Some time ago I made a smart comment on the difference between being alone versus being in solitude. Much as I would love to think that I was in solitude, that made me forsake all writing fora; the reality has something else to say.
First off, being in solitude does not mean you forsake what you love. Which is exactly what I have been guilty of: no reflection, no poems and no building on my first novel to be finished soon. No much as an optimistic thought. Then, who would I share it with?
Instead, I was overcome with insecurities and incapabilities. Miserable and testy. Without any indulging. It’s one of those rare moments I think my angel has lost all power; which is my doing. Yes, I do right by being kind and mostly thinking kind thoughts. But the truth is, this is not enough. No joy in what I call my everyday accomplishments that go towards the greatest good; of love for all and forgiveness.

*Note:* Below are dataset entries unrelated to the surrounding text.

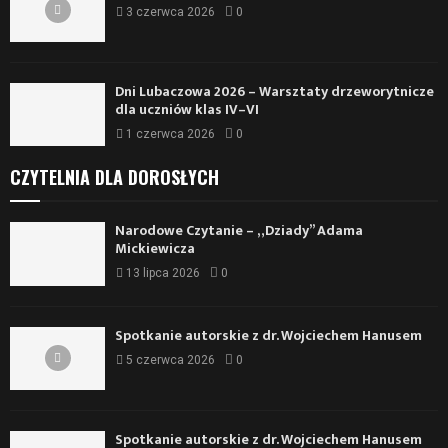
3 czerwca 2026
0
Dni Lubaczowa 2026 – Warsztaty drzeworytnicze
dla uczniów klas IV–VI
1 czerwca 2026
0
CZYTELNIA DLA DOROSŁYCH
Narodowe Czytanie – „Dziady” Adama
Mickiewicza
13 lipca 2026
0
Spotkanie autorskie z dr. Wojciechem Hanusem
5 czerwca 2026
0
Spotkanie autorskie z dr. Wojciechem Hanusem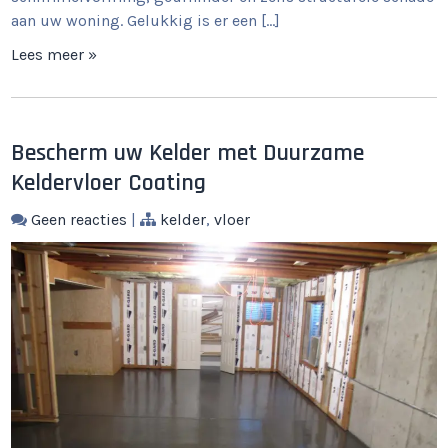
aan uw woning. Gelukkig is er een […]
Lees meer »
Bescherm uw Kelder met Duurzame
Keldervloer Coating
Geen reacties
|
kelder
,
vloer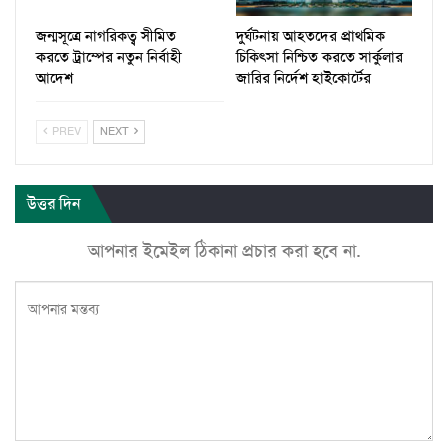
জন্মসূত্রে নাগরিকত্ব সীমিত
দুর্ঘটনায় আহতদের প্রাথমিক
করতে ট্রাম্পের নতুন নির্বাহী
চিকিৎসা নিশ্চিত করতে সার্কুলার
আদেশ
জারির নির্দেশ হাইকোর্টের
PREV
NEXT
উত্তর দিন
আপনার ইমেইল ঠিকানা প্রচার করা হবে না.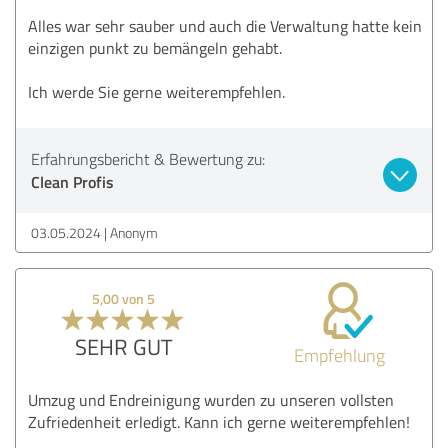
Alles war sehr sauber und auch die Verwaltung hatte kein
einzigen punkt zu bemängeln gehabt.
Ich werde Sie gerne weiterempfehlen.
Erfahrungsbericht & Bewertung zu:
Clean Profis
03.05.2024
Anonym
5,00 von 5
SEHR GUT
Empfehlung
Umzug und Endreinigung wurden zu unseren vollsten
Zufriedenheit erledigt. Kann ich gerne weiterempfehlen!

Too, I surround myself with people and at the same time it eats at me that these are superficial relationships; as none understands me or none is without any prejudice toward me. Yes, I am prone to paranoia, it’s escalated these past few weeks.
I don’t feel confident in expressing my emotions. Then I remember that in this forum I can help and by writing, I am helped.
With dreams of being in danger with no one to call. I mean, even my dreams have something to say. Am I destined to be alone? I must be. I refuse to even consider that I alienate people as the alternative. I am too attention- starved, in my own way for that.
So, that’s all that’s been happening. I am exhausted and overwhelmed; and myself, with whom I am normally honest, I am denying. Don’t know where this is taking me.
Know am not the only one who feels like this.Don’t have a lot of words anymore. It’s dedication to my passion that create these words.